TensorFlow Datasets: Ready-to-use Datasets

TensorFlow Datasets is an out-of-the-box collection of dozens of commonly used machine learning datasets. The data can be loaded in the tf.data.Datasets format with only a few lines of code. For the use of tf.data.Datasets, see tf.data.

The tool is a standalone Python package that can be installed via:

pip install tensorflow-datasets

When using it, first import this package with TensorFlow

import tensorflow as tf
import tensorflow_datasets as tfds

The most basic way to use this package is to load the required dataset with tfds.load method. For example, the following three lines of code loads the MNIST, “cat vs dog” and “tf_flowers” classification datasets, respectively.

dataset = tfds.load("mnist", split=tfds.Split.TRAIN, as_supervised=True)
dataset = tfds.load("cats_vs_dogs", split=tfds.Split.TRAIN, as_supervised=True)
dataset = tfds.load("tf_flowers", split=tfds.Split.TRAIN, as_supervised=True)

When a dataset is first loaded, TensorFlow Datasets will automatically download the dataset from the cloud to local, and show the download progress. For example, when loading the MNIST data set, the terminal output prompts the following.

Downloading and preparing dataset mnist (11.06 MiB) to C:\Users\snowkylin\tensorflow_datasets\mnist\3.0.0...
WARNING:absl:Dataset mnist is hosted on GCS. It will automatically be downloaded to your
local data directory. If you'd instead prefer to read directly from our public
GCS bucket (recommended if you're running on GCP), you can instead set
data_dir=gs://tfds-data/datasets.

Dl Completed...: 100%|██████████████████████████████████████████████████████████████████████████████████████| 4/4 [00:10<00:00,  2.93s/ file]
Dl Completed...: 100%|██████████████████████████████████████████████████████████████████████████████████████| 4/4 [00:10<00:00,  2.73s/ file]
Dataset mnist downloaded and prepared to C:\Users\snowkylin\tensorflow_datasets\mnist\3.0.0. Subsequent calls will reuse this data.

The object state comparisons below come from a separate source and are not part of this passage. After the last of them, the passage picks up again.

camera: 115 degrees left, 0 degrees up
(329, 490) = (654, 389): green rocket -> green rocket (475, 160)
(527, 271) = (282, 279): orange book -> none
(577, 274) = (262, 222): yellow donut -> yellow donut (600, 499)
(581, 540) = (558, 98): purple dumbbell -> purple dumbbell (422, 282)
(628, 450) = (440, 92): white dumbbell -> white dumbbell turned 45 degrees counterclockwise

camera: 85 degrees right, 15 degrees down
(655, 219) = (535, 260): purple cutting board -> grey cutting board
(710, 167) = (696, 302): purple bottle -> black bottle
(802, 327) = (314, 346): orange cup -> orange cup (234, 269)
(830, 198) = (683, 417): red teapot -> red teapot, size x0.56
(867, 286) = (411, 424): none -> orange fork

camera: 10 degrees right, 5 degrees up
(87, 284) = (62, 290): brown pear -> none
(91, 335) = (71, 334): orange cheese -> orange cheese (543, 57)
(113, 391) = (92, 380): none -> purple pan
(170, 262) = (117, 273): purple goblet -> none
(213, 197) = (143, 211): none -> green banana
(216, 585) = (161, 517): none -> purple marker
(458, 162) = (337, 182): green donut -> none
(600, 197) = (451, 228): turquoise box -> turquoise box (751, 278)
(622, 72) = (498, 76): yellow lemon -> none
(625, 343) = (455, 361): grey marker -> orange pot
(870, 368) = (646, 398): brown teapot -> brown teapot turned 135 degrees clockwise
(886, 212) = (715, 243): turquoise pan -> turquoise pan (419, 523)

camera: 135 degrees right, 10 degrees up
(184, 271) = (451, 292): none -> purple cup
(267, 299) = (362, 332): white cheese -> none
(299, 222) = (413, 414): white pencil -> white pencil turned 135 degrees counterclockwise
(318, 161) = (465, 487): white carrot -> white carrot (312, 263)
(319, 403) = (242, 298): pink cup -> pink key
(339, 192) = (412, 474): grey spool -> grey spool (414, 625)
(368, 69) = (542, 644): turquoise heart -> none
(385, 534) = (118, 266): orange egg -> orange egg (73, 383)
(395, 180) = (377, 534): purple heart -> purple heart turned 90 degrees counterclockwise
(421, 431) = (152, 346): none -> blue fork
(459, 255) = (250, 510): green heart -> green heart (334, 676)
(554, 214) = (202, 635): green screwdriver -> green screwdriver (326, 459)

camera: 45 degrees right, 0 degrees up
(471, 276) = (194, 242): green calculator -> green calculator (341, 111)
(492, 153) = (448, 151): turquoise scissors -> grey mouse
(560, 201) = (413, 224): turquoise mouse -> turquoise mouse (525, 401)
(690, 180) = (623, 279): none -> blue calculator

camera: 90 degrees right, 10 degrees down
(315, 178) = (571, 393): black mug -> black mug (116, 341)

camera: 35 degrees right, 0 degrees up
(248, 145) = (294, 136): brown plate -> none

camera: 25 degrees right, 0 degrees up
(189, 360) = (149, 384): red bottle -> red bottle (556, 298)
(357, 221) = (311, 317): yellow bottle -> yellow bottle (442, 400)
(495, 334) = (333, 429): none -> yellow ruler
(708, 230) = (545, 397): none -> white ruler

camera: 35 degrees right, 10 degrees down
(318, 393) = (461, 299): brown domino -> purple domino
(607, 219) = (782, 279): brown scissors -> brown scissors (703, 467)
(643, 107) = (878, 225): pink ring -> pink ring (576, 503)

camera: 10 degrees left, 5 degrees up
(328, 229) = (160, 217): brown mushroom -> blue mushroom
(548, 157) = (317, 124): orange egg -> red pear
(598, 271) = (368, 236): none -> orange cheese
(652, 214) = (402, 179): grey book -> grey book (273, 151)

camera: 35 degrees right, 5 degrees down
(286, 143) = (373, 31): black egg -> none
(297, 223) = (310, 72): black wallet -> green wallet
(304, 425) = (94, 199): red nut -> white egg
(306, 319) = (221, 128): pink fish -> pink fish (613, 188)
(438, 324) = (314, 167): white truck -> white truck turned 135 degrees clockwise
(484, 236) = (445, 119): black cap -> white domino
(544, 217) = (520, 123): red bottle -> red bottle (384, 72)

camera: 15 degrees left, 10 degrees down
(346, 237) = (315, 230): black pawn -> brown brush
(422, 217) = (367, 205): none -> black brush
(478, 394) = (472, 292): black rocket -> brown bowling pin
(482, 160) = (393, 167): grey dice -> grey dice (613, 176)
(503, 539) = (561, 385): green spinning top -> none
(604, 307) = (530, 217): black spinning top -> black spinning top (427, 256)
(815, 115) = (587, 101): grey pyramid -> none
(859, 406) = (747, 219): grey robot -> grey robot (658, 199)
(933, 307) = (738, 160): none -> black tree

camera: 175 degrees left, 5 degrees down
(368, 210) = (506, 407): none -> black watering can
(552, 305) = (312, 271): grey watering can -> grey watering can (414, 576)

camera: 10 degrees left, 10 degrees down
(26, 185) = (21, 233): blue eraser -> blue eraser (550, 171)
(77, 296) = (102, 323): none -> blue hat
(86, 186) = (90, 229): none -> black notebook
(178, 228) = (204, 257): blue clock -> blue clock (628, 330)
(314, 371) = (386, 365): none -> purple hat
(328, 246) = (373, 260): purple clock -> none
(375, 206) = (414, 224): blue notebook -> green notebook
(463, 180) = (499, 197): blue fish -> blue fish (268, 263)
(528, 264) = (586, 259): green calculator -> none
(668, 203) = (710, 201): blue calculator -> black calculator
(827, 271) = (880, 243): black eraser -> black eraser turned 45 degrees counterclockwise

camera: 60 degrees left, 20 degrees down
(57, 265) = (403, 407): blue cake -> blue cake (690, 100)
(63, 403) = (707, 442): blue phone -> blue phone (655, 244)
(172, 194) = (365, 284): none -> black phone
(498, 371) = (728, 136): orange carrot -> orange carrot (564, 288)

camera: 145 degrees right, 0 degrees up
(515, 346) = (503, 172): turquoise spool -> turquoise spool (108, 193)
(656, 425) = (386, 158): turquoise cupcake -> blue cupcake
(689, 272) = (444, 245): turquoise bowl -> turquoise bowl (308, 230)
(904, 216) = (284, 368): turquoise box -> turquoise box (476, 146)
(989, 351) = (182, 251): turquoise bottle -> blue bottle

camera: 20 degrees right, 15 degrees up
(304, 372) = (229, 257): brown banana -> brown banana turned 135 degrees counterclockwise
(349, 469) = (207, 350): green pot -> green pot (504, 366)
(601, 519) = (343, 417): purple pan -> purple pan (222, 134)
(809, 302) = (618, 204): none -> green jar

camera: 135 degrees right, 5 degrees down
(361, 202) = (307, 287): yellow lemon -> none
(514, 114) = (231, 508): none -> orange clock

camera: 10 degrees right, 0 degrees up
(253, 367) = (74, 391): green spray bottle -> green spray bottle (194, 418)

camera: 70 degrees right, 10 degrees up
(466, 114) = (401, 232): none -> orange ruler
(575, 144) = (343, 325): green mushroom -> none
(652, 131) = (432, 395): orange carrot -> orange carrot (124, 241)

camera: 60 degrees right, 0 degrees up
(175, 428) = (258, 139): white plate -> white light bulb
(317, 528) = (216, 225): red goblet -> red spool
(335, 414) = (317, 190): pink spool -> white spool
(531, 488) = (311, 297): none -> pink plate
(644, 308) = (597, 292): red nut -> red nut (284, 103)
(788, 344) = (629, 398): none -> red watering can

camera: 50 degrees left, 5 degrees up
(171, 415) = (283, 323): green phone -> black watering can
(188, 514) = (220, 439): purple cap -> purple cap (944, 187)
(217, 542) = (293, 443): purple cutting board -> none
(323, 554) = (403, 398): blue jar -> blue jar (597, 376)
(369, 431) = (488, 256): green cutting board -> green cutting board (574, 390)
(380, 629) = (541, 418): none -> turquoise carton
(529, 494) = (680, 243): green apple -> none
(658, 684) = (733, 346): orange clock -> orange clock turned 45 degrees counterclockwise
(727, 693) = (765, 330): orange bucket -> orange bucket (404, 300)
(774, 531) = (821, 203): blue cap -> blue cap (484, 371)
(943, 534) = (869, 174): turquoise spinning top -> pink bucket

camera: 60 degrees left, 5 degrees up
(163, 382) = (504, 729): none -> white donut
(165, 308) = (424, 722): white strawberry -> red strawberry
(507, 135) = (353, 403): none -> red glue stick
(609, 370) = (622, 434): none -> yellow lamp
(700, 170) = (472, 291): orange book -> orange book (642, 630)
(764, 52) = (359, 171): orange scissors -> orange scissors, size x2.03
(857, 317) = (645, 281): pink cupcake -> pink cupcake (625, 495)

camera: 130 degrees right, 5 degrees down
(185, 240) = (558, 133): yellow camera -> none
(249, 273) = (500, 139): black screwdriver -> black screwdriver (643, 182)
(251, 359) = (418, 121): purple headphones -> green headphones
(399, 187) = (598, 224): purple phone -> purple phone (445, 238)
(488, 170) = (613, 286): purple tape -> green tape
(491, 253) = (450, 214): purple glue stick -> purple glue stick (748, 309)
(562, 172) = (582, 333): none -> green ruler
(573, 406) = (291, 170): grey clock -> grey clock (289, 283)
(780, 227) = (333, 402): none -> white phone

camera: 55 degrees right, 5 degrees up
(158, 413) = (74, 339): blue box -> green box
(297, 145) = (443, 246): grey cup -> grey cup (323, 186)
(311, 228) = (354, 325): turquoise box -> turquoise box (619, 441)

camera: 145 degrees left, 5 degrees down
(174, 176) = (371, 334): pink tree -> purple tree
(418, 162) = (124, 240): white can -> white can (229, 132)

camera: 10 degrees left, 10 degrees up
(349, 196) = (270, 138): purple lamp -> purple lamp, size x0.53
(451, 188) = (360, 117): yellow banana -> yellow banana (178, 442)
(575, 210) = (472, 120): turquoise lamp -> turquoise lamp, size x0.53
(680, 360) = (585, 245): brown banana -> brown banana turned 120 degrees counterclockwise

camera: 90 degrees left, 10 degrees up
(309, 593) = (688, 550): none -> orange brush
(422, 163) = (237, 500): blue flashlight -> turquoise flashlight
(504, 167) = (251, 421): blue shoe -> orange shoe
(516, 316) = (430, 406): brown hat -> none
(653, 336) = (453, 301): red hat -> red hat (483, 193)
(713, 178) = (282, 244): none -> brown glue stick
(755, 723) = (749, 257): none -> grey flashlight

The tfds.load method returns an tf.data.Dataset object. Some of the important parameters are as follows.

  • as_supervised: If True, each row element in the dataset is organized into a pair (input, label) (i.e., “data + label”) based on the characteristics of the dataset, otherwise each row element in the dataset is a dictionary with all the features.

  • split: Specifies a part of the dataset. If not specified, the entire data set is returned. Usually the datasets will have tfds.Split.TRAIN (training set) and tfds.Split.TEST` (test set) options.

The currently supported datasets of TensorFlow Datasets can be viewed in the official documentation, or they can also be viewed using tfds.list_builders().

Once a dataset of the type tf.data.Dataset is available, we can use tf.data to perform various pre-processing operation of the dataset. For example.

# Load "tf_flowers" dataset using TessorFlow Datasets
dataset = tfds.load("tf_flowers", split=tfds.Split.TRAIN, as_supervised=True)
# Resize, shuffle and batch dataset
dataset = dataset.map(lambda img, label: (tf.image.resize(img, [224, 224]) / 255.0, label)) \
    .shuffle(1024) \
    .batch(32)
# iterate through data
for images, labels in dataset:
    # do operations with images and labels

Detailed instructions can be found in the tf.data section of this handbook . The distributed training chapter also uses TensorFlow Datasets to load datasets. You can refer to the sample code in these sections for further information on how to use TensorFlow Datasets.